A slow but steady campaign to become the first U.S. company to set up business in Cuba’s Mariel Special Economic Development Zone has paid off for a Caterpillar distributor. Cuba gave RIMCO, Caterpillar’s Puerto-Rico based dealer, approval to set up a warehouse and distribution center.

Ana Teresa Igarza, managing director of the zone, said at a news conference during the Havana International Fair – Cuba’s largest commercial fair – that RIMCO hoped to open in the zone next year. In a recent interview, she said Cuba also was in advanced negotiations with two other U.S. companies interested in locating at Mariel, which is 28 miles west of Havana.

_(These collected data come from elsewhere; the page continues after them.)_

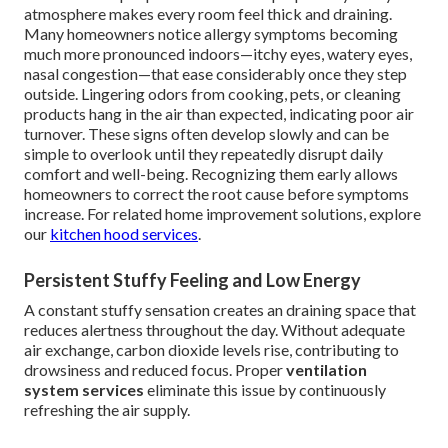
atmosphere makes every room feel thick and draining.
Many homeowners notice allergy symptoms becoming
much more pronounced indoors—itchy eyes, watery eyes,
nasal congestion—that ease considerably once they step
outside. Lingering odors from cooking, pets, or cleaning
products hang in the air than expected, indicating poor air
turnover. These signs often develop slowly and can be
simple to overlook until they repeatedly disrupt daily
comfort and well-being. Recognizing them early allows
homeowners to correct the root cause before symptoms
increase. For related home improvement solutions, explore
our
kitchen hood services
.
Persistent Stuffy Feeling and Low Energy
A constant stuffy sensation creates an draining space that
reduces alertness throughout the day. Without adequate
air exchange, carbon dioxide levels rise, contributing to
drowsiness and reduced focus. Proper
ventilation
system services
eliminate this issue by continuously
refreshing the air supply.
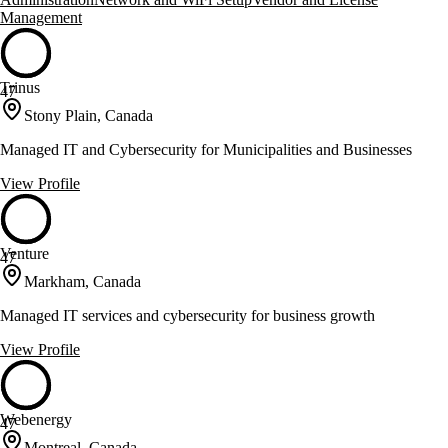
Management
Trinus
47
Stony Plain, Canada
Managed IT and Cybersecurity for Municipalities and Businesses
View Profile
Venture
47
Markham, Canada
Managed IT services and cybersecurity for business growth
View Profile
Webenergy
47
Montreal, Canada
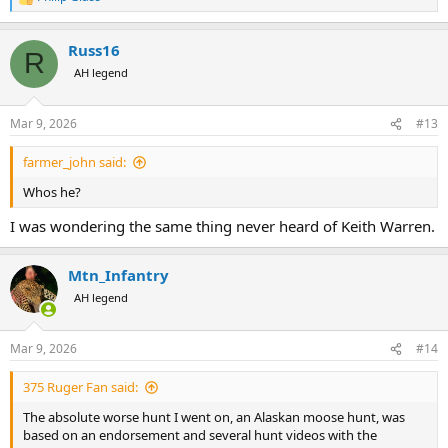
R
e
a
Russ16
c
R
t
AH legend
i
o
n
Mar 9, 2026
#13
s
:
farmer_john said:
Whos he?
I was wondering the same thing never heard of Keith Warren.
Mtn_Infantry
AH legend
Mar 9, 2026
#14
375 Ruger Fan said:
The absolute worse hunt I went on, an Alaskan moose hunt, was
based on an endorsement and several hunt videos with the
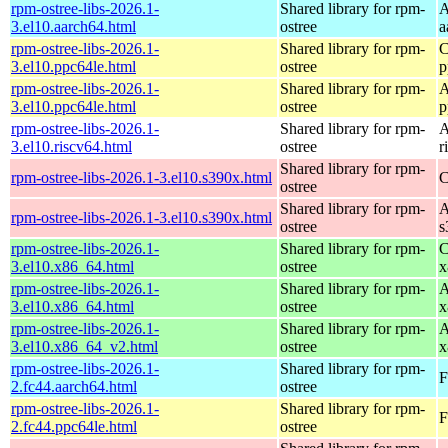
rpm-ostree-libs-2026.1-
Shared library for rpm-
A
3.el10.aarch64.html
ostree
a
rpm-ostree-libs-2026.1-
Shared library for rpm-
C
3.el10.ppc64le.html
ostree
p
rpm-ostree-libs-2026.1-
Shared library for rpm-
A
3.el10.ppc64le.html
ostree
p
rpm-ostree-libs-2026.1-
Shared library for rpm-
A
3.el10.riscv64.html
ostree
r
Shared library for rpm-
rpm-ostree-libs-2026.1-3.el10.s390x.html
C
ostree
Shared library for rpm-
A
rpm-ostree-libs-2026.1-3.el10.s390x.html
ostree
s
rpm-ostree-libs-2026.1-
Shared library for rpm-
C
3.el10.x86_64.html
ostree
x
rpm-ostree-libs-2026.1-
Shared library for rpm-
A
3.el10.x86_64.html
ostree
x
rpm-ostree-libs-2026.1-
Shared library for rpm-
A
3.el10.x86_64_v2.html
ostree
x
rpm-ostree-libs-2026.1-
Shared library for rpm-
F
2.fc44.aarch64.html
ostree
rpm-ostree-libs-2026.1-
Shared library for rpm-
F
2.fc44.ppc64le.html
ostree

Cuba has high hopes for the 115,000-acre zone, which includes the Mariel container port, and wants it to become its hub for manufacturing and sustainable development. Although 31 companies – Cuban and foreign – have been approved for the zone, construction on many facilities is just beginning. Investment in the ventures comes from 14 countries.

Currently, nine companies operate in the 4-year-old Mariel zone.

During the fair Cuba’s Ministry of Foreign Trade and Investment announced its 2017-2018 investment opportunities portfolio. It includes 456 investment projects open to foreign investors that are worth more than $9.5 billion. Cuba is seeking $1.7 billion in investment for the Mariel special zone, $2 billion for agriculture projects and $898 million to build hotels and other tourist facilities.

The RIMCO deal could be one of the last signed before the Trump administration tightens business dealings with Cuba. Under a policy that President Donald Trump outlined in June, direct transactions between companies under U.S. jurisdiction and enterprises related to the Cuban military, intelligence or security services will be prohibited.

The Mariel zone is controlled by Almacenes Universales, a company that operates under the umbrella of GAESA, a conglomerate run by Cuba’s military.

But U.S. companies that have signed deals in advance of the new rules will be grandfathered in. The regulations are still being written.

“Despite President Trump’s harsh rhetoric, Cuba is open for business. The question is, will President Trump and Congress allow U.S. companies to compete for these growing opportunities, or keep them on the sidelines as Cuba’s markets continue to grow?” said James Williams, president of Engage Cuba, a group that lobbies for normalization of relations between the United States and Cuba.

RIMCO is getting in under the wire.

“We are going to set up a warehouse and distribution center at Mariel and we will be distributing Caterpillar equipment,” Caroline McConnie, RIMCO vice president, said at a news conference at the fair. “We have a license from the Commerce Department and other agencies.”

Caterpillar, a heavy equipment manufacturer based in Peoria, Ill., announced in February 2016 that it had named RIMCO, a private family business, to be its Cat dealer in Cuba in preparation for the day the trade embargo is lifted. But the Mariel deal advances that timetable. Caterpillar makes construction and mining equipment, power systems, and marine and industrial engines.

RIMCO is the exclusive Caterpillar dealer for Puerto Rico, the U.S. Virgin Islands, the British Virgin Islands, Barbados, and other Eastern Caribbean islands. It distributes other equipment brands but has had relationship with Caterpillar for more than 35 years.

Caterpillar officials said current embargo law would not permit the manufacture of Caterpillar equipment on the island. But since 1998, Caterpillar has been among the corporate leaders in pushing for lifting of the embargo.